The answer is all of the data, repeated exactly.

◆ ◆ ◆

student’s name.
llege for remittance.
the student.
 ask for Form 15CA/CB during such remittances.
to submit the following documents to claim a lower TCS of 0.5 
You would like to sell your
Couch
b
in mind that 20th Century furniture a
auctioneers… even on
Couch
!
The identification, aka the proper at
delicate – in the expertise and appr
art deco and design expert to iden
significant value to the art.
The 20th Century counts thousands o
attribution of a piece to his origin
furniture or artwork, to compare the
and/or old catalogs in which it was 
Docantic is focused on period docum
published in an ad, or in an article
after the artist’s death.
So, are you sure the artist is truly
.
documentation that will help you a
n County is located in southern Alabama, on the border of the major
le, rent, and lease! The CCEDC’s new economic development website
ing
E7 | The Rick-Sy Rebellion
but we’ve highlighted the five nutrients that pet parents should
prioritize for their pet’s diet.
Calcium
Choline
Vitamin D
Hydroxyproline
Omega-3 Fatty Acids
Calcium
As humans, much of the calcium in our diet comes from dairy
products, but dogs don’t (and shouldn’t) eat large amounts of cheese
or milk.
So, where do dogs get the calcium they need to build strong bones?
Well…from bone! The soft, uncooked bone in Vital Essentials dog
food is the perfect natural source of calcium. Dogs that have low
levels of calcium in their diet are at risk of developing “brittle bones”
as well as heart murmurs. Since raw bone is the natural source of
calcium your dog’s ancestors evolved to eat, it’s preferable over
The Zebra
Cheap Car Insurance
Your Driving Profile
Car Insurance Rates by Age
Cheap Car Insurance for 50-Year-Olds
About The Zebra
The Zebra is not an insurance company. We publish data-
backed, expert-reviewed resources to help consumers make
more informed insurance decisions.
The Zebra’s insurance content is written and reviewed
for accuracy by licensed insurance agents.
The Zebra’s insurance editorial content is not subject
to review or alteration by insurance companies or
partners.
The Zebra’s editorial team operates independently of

◆ ◆ ◆

__Response to this task__.
student’s name.
llege for remittance.
the student.
 ask for Form 15CA/CB during such remittances.
to submit the following documents to claim a lower TCS of 0.5 
You would like to sell your
Couch
b
in mind that 20th Century furniture a
auctioneers… even on
Couch
!
The identification, aka the proper at
delicate – in the expertise and appr
art deco and design expert to iden
significant value to the art.
The 20th Century counts thousands o
attribution of a piece to his origin
furniture or artwork, to compare the
and/or old catalogs in which it was 
Docantic is focused on period docum
published in an ad, or in an article
after the artist’s death.
So, are you sure the artist is truly
.
documentation that will help you a
n County is located in southern Alabama, on the border of the major
le, rent, and lease! The CCEDC’s new economic development website
ing
E7 | The Rick-Sy Rebellion
but we’ve highlighted the five nutrients that pet parents should
prioritize for their pet’s diet.
Calcium
Choline
Vitamin D
Hydroxyproline
Omega-3 Fatty Acids
Calcium
As humans, much of the calcium in our diet comes from dairy
products, but dogs don’t (and shouldn’t) eat large amounts of cheese
or milk.
So, where do dogs get the calcium they need to build strong bones?
Well…from bone! The soft, uncooked bone in Vital Essentials dog
food is the perfect natural source of calcium. Dogs that have low
levels of calcium in their diet are at risk of developing “brittle bones”
as well as heart murmurs. Since raw bone is the natural source of
calcium your dog’s ancestors evolved to eat, it’s preferable over
The Zebra
Cheap Car Insurance
Your Driving Profile
Car Insurance Rates by Age
Cheap Car Insurance for 50-Year-Olds
About The Zebra
The Zebra is not an insurance company. We publish data-
backed, expert-reviewed resources to help consumers make
more informed insurance decisions.
The Zebra’s insurance content is written and reviewed
for accuracy by licensed insurance agents.
The Zebra’s insurance editorial content is not subject
to review or alteration by insurance companies or
partners.
The Zebra’s editorial team operates independently of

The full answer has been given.